Исходный текст ->

Книга, которая заставила меня рассмеяться
Видимо, в силу профессиональной деформации меня смешили (и до сих пор) «Всеобщая история, обработанная «Сатириконом», Лео Таксиль. Почему-то некоторые книги Д. Даррелла, особенно «Рози». Ну и какого пензяка не заставит смеяться Салтыков-Щедрин. Что поделать: эффект узнавания – одна из больших радостей для мозга.
Самая последняя книга, когда смеялась не только я, но и те, кому вслух зачитывала, – М. Лабковский «Хочу и буду». Не то чтобы я предвзято относилась к популярной психологии, но сентенции «Делать только то, что хочется» и «Не делать того, чего делать не хочется» при чтении в рабочей ситуации почему-то у всех вызывают смех.

Книга, которая заставила меня расплакаться
После 18 лет уже сложно при чтении достигать такого катарсиса, чтобы плакать. Все же нужно иметь очень специфическое сознание, чтобы не разграничивать фантазию и реальность. Но лет в четырнадцать точно плакала над последними главами «Десять лет спустя», перечитывала и плакала.

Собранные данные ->

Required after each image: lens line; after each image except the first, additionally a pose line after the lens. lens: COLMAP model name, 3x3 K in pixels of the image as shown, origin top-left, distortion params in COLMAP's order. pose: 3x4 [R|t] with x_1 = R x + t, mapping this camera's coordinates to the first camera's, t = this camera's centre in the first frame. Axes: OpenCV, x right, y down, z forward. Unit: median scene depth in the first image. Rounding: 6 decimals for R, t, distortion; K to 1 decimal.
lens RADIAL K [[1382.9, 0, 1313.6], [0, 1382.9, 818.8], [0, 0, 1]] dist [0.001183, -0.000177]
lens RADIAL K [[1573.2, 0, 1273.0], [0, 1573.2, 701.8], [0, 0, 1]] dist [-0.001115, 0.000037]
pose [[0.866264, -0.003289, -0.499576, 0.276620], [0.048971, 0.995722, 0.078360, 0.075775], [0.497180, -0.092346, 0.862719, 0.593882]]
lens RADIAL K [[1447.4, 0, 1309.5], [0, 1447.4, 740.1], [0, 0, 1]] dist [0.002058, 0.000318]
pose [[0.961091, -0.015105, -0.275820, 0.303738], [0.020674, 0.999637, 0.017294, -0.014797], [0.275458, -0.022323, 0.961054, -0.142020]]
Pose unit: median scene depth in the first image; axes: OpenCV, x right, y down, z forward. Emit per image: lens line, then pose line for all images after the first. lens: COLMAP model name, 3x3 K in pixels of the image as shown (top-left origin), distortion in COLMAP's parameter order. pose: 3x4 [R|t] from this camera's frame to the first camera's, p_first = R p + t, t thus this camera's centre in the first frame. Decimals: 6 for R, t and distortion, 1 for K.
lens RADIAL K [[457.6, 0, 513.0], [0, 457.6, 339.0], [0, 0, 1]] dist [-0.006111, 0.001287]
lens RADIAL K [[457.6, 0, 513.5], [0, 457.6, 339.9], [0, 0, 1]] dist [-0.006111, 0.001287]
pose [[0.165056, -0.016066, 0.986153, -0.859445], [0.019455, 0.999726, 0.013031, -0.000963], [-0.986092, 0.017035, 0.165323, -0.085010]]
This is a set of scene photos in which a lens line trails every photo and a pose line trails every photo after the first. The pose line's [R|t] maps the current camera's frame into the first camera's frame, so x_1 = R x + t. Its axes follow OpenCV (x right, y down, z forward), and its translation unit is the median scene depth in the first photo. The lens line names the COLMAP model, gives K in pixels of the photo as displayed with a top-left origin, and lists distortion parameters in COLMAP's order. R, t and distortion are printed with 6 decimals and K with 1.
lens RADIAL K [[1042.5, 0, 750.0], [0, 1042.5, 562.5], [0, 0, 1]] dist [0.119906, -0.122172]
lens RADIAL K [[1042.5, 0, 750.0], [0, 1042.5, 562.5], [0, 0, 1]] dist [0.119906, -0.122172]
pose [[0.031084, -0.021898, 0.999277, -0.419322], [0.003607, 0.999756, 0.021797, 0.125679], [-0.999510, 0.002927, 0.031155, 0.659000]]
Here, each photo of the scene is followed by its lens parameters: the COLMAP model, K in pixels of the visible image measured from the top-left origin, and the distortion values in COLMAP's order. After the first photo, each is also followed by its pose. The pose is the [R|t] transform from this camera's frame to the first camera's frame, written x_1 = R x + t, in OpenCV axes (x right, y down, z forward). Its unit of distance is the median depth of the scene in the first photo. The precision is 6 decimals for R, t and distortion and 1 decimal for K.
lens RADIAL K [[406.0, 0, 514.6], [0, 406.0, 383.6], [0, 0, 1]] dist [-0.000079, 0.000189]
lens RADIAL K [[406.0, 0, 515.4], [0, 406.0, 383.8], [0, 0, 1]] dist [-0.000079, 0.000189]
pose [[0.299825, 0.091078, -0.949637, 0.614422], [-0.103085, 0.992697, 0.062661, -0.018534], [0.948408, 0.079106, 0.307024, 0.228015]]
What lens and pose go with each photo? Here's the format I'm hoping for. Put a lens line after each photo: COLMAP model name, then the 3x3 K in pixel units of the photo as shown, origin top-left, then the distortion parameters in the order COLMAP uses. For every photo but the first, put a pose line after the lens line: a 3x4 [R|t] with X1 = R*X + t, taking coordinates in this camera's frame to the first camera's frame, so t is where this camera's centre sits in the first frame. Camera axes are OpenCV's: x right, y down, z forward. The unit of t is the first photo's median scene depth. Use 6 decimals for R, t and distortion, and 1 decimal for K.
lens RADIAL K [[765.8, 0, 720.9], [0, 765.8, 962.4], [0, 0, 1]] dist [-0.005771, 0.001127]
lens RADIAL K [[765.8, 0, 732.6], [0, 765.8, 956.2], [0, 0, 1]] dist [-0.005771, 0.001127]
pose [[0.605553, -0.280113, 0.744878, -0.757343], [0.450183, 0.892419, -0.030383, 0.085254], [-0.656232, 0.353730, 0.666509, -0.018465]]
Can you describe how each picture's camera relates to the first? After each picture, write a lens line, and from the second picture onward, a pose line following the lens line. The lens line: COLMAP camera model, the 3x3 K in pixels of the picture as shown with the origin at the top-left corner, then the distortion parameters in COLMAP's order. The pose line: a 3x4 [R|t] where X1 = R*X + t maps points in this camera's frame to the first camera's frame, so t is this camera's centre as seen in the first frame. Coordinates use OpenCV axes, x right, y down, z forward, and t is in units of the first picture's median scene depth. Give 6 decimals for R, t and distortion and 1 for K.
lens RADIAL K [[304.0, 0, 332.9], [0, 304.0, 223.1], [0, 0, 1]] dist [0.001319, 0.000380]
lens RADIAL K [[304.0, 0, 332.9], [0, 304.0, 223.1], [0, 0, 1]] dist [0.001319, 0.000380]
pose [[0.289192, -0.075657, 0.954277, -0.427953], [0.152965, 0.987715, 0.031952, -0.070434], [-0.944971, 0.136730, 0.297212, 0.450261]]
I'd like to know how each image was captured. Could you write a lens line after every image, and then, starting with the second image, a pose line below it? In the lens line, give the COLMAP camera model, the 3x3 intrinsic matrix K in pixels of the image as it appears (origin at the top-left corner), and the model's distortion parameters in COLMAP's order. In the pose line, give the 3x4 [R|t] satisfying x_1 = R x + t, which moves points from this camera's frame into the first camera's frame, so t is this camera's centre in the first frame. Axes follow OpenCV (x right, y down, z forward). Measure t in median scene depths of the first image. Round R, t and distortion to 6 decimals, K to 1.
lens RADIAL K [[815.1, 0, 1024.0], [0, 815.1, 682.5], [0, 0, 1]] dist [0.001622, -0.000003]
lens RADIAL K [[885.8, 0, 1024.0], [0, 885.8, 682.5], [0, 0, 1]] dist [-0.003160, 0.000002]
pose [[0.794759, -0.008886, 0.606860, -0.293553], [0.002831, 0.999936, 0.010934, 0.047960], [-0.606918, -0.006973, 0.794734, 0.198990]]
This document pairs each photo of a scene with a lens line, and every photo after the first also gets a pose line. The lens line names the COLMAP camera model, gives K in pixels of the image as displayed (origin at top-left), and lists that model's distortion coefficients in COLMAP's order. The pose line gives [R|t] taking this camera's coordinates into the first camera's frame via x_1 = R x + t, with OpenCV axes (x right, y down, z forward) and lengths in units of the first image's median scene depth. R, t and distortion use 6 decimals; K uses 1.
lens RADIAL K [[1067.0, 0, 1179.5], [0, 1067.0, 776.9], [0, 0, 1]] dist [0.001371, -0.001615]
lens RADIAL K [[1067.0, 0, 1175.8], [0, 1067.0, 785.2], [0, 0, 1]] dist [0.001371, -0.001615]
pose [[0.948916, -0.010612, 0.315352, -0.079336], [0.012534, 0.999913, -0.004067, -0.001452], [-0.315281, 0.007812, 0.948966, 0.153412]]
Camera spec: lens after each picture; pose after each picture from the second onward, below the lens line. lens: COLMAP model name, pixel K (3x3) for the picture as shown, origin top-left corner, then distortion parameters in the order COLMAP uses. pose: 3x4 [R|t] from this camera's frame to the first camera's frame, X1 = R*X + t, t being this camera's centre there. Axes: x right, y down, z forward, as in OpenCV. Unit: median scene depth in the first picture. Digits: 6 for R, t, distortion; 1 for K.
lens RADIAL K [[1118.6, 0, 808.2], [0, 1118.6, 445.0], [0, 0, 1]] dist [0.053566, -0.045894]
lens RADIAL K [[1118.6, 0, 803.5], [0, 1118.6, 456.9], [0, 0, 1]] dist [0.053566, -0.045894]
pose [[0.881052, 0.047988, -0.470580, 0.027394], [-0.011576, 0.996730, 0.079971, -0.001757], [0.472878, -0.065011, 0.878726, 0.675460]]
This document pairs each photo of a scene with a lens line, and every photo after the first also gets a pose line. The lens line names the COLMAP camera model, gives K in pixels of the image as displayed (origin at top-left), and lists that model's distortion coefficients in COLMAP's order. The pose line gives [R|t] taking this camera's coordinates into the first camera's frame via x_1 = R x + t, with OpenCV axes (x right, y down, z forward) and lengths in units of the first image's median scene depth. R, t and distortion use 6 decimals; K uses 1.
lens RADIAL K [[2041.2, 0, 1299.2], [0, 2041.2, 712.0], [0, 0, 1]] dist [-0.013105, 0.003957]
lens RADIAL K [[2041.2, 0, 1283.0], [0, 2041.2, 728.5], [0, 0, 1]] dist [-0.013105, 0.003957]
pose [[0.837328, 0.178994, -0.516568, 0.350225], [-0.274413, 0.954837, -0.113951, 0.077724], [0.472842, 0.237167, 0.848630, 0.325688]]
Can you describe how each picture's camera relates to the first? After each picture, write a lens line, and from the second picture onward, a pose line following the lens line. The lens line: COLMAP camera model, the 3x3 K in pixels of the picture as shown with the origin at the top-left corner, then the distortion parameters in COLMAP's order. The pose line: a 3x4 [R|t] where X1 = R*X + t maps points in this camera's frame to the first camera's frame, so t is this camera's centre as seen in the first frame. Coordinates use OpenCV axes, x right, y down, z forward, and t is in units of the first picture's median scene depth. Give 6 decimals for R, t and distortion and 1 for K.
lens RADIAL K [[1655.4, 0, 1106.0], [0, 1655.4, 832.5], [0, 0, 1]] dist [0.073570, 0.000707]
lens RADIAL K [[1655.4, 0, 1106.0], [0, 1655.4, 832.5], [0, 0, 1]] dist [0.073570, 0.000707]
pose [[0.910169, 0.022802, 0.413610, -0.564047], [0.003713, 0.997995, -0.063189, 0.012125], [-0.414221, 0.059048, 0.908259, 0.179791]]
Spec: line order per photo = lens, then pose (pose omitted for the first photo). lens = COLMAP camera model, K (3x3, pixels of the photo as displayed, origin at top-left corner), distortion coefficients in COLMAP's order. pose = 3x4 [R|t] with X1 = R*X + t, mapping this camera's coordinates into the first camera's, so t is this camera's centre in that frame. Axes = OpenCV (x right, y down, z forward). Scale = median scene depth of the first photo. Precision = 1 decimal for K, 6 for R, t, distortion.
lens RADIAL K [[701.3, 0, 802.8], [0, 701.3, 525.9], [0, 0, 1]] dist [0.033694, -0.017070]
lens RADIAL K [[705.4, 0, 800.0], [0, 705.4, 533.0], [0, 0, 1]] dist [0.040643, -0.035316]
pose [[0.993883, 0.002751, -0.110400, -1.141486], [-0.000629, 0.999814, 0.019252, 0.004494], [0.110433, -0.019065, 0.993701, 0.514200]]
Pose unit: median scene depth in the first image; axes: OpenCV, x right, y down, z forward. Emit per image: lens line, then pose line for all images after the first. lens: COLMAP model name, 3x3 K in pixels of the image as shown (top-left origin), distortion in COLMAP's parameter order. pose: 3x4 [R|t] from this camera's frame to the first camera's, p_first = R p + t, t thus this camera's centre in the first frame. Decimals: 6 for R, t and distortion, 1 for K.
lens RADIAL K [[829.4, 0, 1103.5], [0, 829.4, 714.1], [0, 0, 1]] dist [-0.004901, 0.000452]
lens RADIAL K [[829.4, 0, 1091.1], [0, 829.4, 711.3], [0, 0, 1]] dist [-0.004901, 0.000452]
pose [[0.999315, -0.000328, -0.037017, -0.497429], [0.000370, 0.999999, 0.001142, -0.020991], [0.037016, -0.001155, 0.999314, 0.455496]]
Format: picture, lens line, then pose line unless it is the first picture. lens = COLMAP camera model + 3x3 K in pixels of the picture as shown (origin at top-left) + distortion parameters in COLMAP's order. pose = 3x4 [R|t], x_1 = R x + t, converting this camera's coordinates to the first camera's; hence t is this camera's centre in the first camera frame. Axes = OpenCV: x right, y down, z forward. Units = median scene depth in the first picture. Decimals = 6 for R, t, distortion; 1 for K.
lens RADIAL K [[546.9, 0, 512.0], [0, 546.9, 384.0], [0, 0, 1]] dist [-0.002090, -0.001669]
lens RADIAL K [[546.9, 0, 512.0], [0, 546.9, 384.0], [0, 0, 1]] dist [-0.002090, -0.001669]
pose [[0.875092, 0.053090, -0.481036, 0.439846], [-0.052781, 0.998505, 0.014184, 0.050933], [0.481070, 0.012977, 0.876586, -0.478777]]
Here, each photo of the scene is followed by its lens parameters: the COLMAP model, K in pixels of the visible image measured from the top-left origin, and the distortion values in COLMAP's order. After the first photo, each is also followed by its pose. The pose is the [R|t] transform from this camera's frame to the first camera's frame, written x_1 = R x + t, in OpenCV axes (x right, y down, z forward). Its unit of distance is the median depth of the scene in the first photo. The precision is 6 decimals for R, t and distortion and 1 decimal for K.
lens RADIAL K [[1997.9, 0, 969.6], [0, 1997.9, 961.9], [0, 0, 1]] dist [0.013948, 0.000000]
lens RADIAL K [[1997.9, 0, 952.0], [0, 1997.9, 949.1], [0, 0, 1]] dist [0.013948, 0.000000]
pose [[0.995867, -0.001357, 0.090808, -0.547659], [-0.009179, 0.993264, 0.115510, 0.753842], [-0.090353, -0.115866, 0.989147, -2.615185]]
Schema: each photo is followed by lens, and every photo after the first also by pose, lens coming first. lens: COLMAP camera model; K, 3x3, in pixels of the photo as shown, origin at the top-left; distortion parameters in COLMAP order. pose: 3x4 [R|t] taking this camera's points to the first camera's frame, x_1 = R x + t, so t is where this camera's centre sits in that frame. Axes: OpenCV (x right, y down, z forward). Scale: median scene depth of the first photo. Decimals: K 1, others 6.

Задание 1 ->
Какая книга из текста о прочитанных книгах вызвала смех у тех, кому её читали вслух?
Задание 2 ->
Перечислите все названия книг, которые в тексте о прочитанных книгах приведены в кавычках.
Задание 3 ->
Продолжите текст о прочитанных книгах с того места, где он заканчивается.

Ответ 1 ->
«Хочу и буду» М. Лабковского.

Ответ 2 ->
«Всеобщая история, обработанная «Сатириконом»», «Рози», «Хочу и буду», «Десять лет спустя».

Ответ 3 ->
Книга, которую я не смогла закончить
Не смогла закончить пока – к качеству литературы это не имеет отношения, скорее к смещению интереса и настроению, – «Маятник Фуко» Умберто Эко. Я большой любитель медиевистики, именно любитель, не профессионал. Да и тамплиерами кто не интересовался!
Семиотические работы Эко всегда нравились, но вот здесь что-то не пошло. Конечно, вернусь. По словесной эквилибристике Эко всегда скучаешь.
«Щегол» Донны Тартт, все тоже никак не проберусь через избыточные описания.
Застряла на 299 странице «Философии искусства» Шеллинга.

Какую книгу мне хотелось бы прочитать, или стыдно, что не прочитала ее до сих пор
«Лучшее в нас» Стивена Пинкера. Наше общество задавлено постоянными упреками то одних, то других в общем в падении нравов и моральной деградации, сводящимися в целом к «раньше то было ого-го, а теперь ой-ой-ой».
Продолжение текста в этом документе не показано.